** Opening DATA TO USE block **

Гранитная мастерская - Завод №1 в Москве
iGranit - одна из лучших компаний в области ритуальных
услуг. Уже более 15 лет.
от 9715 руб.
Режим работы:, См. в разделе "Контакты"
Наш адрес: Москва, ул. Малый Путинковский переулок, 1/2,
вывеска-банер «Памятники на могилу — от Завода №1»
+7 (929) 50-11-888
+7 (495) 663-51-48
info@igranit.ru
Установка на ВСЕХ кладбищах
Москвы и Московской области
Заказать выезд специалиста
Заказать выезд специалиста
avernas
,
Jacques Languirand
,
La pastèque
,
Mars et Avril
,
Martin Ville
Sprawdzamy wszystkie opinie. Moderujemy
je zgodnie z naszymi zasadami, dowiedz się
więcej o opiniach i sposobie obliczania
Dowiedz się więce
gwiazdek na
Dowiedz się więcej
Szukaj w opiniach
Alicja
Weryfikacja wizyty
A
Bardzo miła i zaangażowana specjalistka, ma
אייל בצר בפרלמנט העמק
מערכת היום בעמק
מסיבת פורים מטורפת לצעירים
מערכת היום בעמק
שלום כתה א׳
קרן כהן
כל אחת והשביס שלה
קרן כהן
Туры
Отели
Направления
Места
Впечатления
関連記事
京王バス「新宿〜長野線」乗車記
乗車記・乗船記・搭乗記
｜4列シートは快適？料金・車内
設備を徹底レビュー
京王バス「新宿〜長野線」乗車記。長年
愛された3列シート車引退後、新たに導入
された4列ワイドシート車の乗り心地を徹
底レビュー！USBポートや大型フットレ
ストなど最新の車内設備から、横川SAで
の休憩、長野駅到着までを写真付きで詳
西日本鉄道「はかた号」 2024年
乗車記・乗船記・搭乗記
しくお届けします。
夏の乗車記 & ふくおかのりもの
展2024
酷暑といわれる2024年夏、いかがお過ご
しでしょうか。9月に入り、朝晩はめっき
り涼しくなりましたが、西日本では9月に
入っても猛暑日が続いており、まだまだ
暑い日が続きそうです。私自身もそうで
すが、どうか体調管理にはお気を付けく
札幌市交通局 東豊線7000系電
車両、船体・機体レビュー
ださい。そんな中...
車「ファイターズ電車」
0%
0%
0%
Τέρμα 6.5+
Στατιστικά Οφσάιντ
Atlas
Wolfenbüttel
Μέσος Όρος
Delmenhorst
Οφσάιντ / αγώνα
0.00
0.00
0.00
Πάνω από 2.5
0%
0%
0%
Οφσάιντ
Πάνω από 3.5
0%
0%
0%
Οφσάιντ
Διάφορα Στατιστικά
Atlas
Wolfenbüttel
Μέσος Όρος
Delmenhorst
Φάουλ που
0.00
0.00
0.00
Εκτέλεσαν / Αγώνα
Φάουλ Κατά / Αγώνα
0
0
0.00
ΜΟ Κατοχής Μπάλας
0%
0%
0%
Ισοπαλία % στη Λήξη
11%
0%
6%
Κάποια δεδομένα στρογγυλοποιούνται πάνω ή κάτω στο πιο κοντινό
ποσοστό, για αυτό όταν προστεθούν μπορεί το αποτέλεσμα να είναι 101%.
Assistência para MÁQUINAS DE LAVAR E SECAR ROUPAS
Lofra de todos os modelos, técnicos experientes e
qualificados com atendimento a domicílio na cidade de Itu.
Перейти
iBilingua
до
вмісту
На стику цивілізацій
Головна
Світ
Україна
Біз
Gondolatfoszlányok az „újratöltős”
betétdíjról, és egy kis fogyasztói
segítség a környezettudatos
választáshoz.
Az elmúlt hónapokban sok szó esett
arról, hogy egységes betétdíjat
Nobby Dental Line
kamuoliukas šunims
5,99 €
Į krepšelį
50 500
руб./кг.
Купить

** Closing DATA TO USE block **

■ WHAT NEEDS TO BE DONE:
Report how many lines in the records above contain the word "więcej", giving only the number.

■ OUTPUT FOR THIS TASK:
2